Gia così si fa fatica ad immaginare le risate del pubblico. Se non fosse che scene, costumi, luci, recitazione e persino il trucco, degli strepitosi Giorgio Ferrara-il Capitano, Adriana Asti-Alice e Giovanni Crippa-Kurt, hanno il vago sentore di una scena della ben nota Famiglia Addams.
Poiché, a grandi linee, la storia narra dell’esplosione conflittuale tra i coniugi a causa dell’arrivo di un terzo incomodo, Ronconi pensa bene di introdurre un “diabolico” elemento drammaturgico che scatena l’ilarità del pubblico, ovvero il vampirismo. Un orgia di morsi improvvisi al collo e alle mani, non si sa se per cibarsi, visto che per l’ospite Kurt in casa del Capitano non c’è nemmeno una crosta di pane, o piuttosto per traslare sentimenti e nefandezze di ognuno dei protagonisti da un corpo all’altro in una sorta di Danza di Morte (titolo originale del testo ndr.), ma con un occhio alla Famiglia Addams, per l’appunto.
Un’ isola è il luogo ideale dove far esplodere una simile conflittualità, tanto che quella in questione potrebbe tranquillamente essere assimilita alla terribile Isola del Dottor Moreau di H.G. Wells. In effetti un dottore c’è nell’isola ed è odiatissimo dal Capitano che non lo sopporta perchè snob e poco incline a prendere sul serio la sua malattia di cuore.
Una luce crepuscolare accompagna il succedersi degli avvenimenti, tra divani finto-Ikea-classico-anzichenò, un telegrafo inquietante che ticchetta di quando in quando il contatto vitale con la terra ferma, tentativi di omicidio a sciabolate e finti divorzi con denunce alle autorità.
Epici gli svenimenti del Capitano a causa della sua malattia cardiaca, che lo lasciano a bocca aperta in una parodia del goliardico “infarto secco”, mentre la moglie Alice spera sempre sia l’ultimo davvero, unico modo di liberarsi di 25 anni di matrimonio e di una prossima celebrazione delle Nozze d’Argento.

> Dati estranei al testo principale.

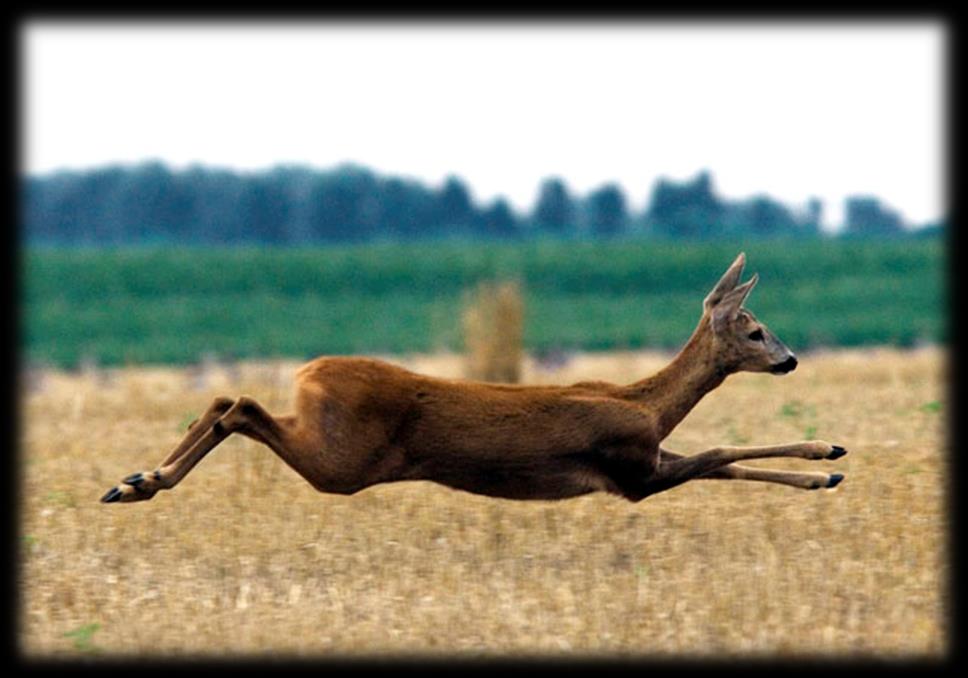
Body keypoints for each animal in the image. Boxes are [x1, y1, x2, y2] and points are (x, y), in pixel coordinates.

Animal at [102, 252, 848, 508]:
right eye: (756, 330)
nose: (790, 360)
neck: (648, 404)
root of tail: (309, 372)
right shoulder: (631, 472)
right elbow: (720, 453)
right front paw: (830, 458)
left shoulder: (648, 460)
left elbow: (722, 460)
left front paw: (830, 463)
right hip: (342, 459)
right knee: (242, 405)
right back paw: (140, 482)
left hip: (331, 444)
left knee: (227, 398)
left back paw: (132, 480)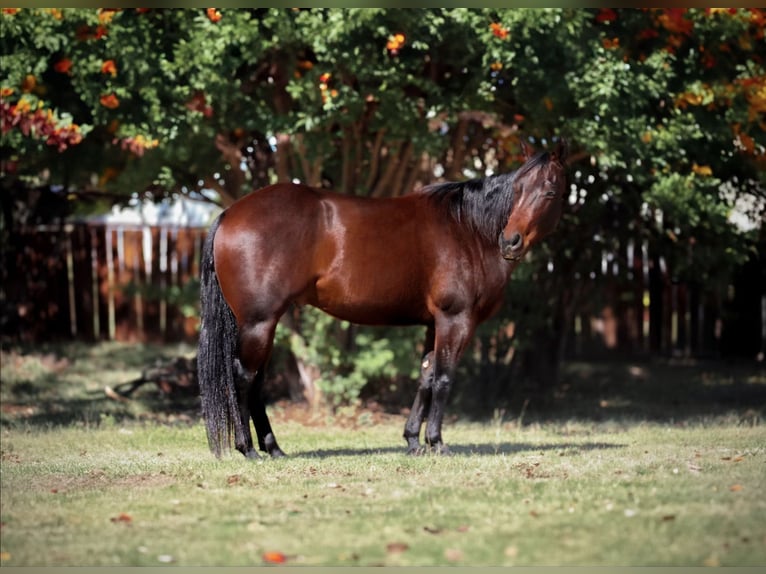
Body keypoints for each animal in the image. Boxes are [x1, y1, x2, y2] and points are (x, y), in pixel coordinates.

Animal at [198, 142, 568, 462]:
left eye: (549, 192)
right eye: (518, 190)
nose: (510, 242)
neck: (469, 230)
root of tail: (230, 213)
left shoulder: (434, 323)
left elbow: (427, 376)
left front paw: (413, 441)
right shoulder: (456, 319)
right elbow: (444, 378)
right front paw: (437, 442)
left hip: (264, 324)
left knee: (256, 380)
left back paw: (273, 448)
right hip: (259, 322)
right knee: (244, 377)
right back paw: (248, 449)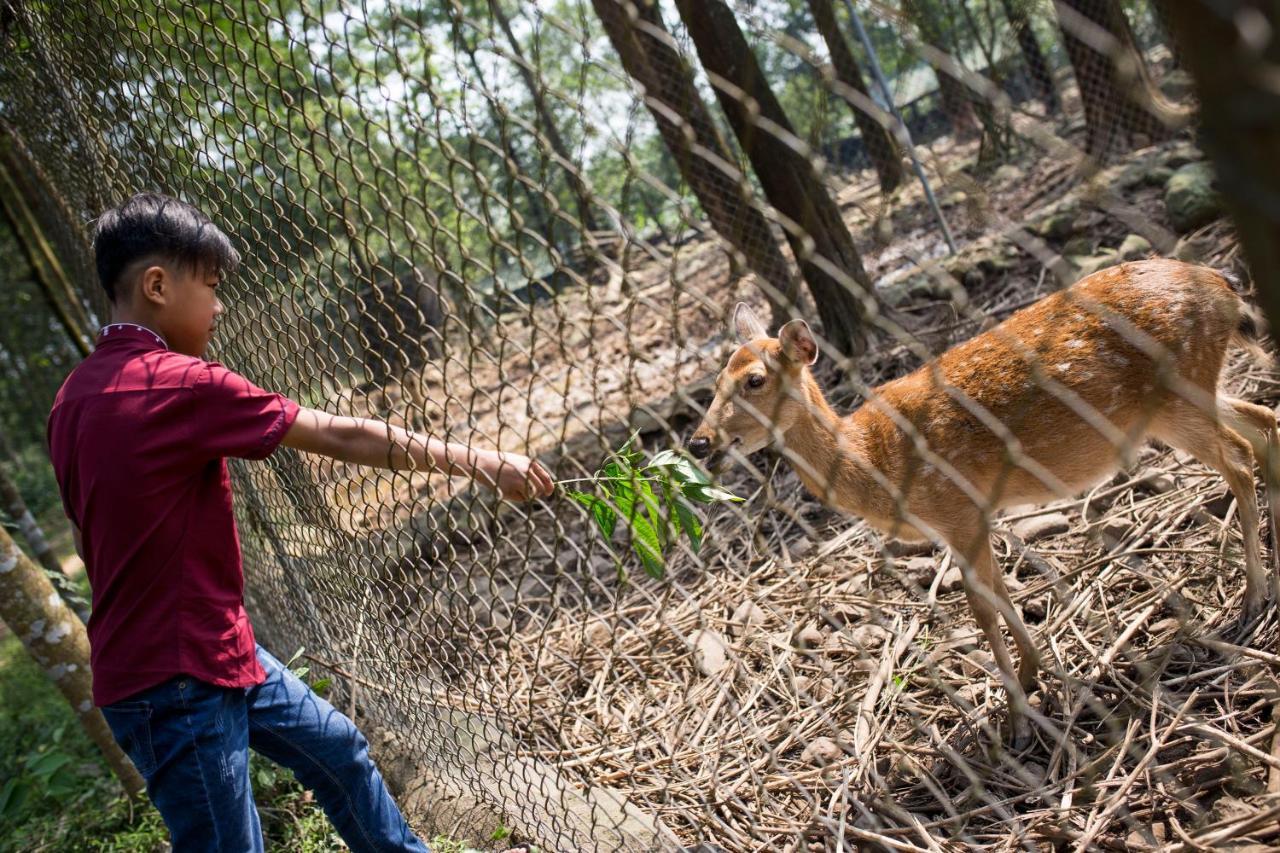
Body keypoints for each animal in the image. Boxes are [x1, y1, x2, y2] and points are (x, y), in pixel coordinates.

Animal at [691, 258, 1280, 742]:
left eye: (755, 380)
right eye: (715, 382)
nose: (700, 442)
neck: (875, 459)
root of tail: (1224, 286)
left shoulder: (957, 509)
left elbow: (980, 607)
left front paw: (1016, 720)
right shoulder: (971, 518)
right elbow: (1000, 593)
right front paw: (1033, 676)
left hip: (1178, 391)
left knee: (1238, 457)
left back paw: (1251, 600)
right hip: (1195, 390)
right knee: (1262, 422)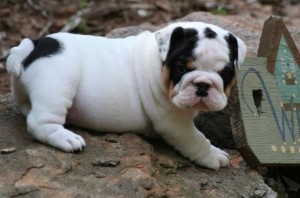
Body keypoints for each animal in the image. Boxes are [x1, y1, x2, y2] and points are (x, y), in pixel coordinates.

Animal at [6, 22, 246, 170]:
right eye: (180, 67)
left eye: (225, 73)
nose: (203, 85)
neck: (159, 64)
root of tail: (34, 44)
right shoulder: (174, 122)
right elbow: (196, 139)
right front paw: (213, 155)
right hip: (57, 83)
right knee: (40, 121)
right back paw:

Maliziosa e decisamente sadomaso la seduzione e successiva trasformazione, da parte di Alice, del segaligno ed impalato cugino Kurt in una sorta di animale da cortile che dopo un fulmineo corteggiamento a base di morsi subisce anche l’onta di essere cavalcato dalla “amazzone” di casa. Scena che rimanda alla mente, in tutto e per tutto, alla piece di Goffredo Parise “La Moglie a Cavallo”, presentata al Festival dei 2Mondi del 2010.
Ma sarà proprio il cugino Kurt a rimettere tutto a posto, con la sua fuga dall’isola in un sussulto inaspettato di normalità, forse desideroso di croste di pane e stufo del sangue stantio della coppia infernale. Il Capitano ed Alice se ne fanno presto una ragione, sicuri che gli unici due punti fermi della storia, sono proprio loro, tanto che dopo aver suggellato una sorta di pax bellica con un impensabile bacio sulla guancia, si danno ai preparativi delle Nozze d’Argento. Sublime apparenza della normalità.
Giorgio Ferrara- il Capitano, in una forma strabiliante (non fosse altro che per le numerose cadute a terra previste nel copione), rivela anche una insospettabile vena comica interpretativa. Adriana Asti-Alice traduce bene la dualità mefistofelica del personaggio con cambi di voce ed intonazione efficaci ma sopratutto rende l’idea di chi veramente ha comandato in casa del Capitano. Giovanni Crippa-Kurt impareggiabile nel passaggio da stimato professionista a vampiro spregiudicato.
Pubblico entusiasta, scrosci di applausi e molti “bravo” all’indirizzo degli attori, in un Caio Melisso pieno zeppo, Loggione escluso chiuso come si sa, per cause di forza maggiore.
Manca solo l’applauso finale a Luca Ronconi, anche se a noi non ci toglie dalla testa nessuno che stavolta indossava i panni del diabolico Dott. Mabuse.